## DATA LISTING
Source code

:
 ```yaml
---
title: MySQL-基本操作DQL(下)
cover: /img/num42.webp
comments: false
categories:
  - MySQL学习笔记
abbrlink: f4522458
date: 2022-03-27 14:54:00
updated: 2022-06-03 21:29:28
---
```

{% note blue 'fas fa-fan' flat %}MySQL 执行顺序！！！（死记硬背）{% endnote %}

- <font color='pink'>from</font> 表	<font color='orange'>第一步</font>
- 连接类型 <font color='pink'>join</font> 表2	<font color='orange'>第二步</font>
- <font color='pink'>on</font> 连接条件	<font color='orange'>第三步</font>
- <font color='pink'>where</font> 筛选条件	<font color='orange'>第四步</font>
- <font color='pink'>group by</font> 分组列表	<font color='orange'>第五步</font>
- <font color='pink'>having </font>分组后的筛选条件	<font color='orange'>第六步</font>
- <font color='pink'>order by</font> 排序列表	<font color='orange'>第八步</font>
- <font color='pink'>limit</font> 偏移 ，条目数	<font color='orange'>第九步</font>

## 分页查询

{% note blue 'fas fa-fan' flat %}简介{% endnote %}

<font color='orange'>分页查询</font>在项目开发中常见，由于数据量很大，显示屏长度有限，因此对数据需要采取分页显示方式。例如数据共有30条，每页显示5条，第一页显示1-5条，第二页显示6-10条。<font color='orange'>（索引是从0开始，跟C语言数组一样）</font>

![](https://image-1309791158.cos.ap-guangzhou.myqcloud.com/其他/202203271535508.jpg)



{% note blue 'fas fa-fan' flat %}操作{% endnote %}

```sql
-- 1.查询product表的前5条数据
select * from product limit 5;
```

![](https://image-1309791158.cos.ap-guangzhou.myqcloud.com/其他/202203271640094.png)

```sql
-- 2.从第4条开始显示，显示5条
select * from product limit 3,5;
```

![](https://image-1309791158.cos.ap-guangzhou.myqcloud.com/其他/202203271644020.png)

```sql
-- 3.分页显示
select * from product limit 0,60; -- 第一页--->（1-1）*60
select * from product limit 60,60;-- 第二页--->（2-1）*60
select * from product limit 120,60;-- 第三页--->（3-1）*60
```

## EXERCISE REQUIREMENTS
Copy out each line of the listing that contains the word "分页查询".

## ANSWER BELOW
## 分页查询
<font color='orange'>分页查询</font>在项目开发中常见，由于数据量很大，显示屏长度有限，因此对数据需要采取分页显示方式。例如数据共有30条，每页显示5条，第一页显示1-5条，第二页显示6-10条。<font color='orange'>（索引是从0开始，跟C语言数组一样）</font>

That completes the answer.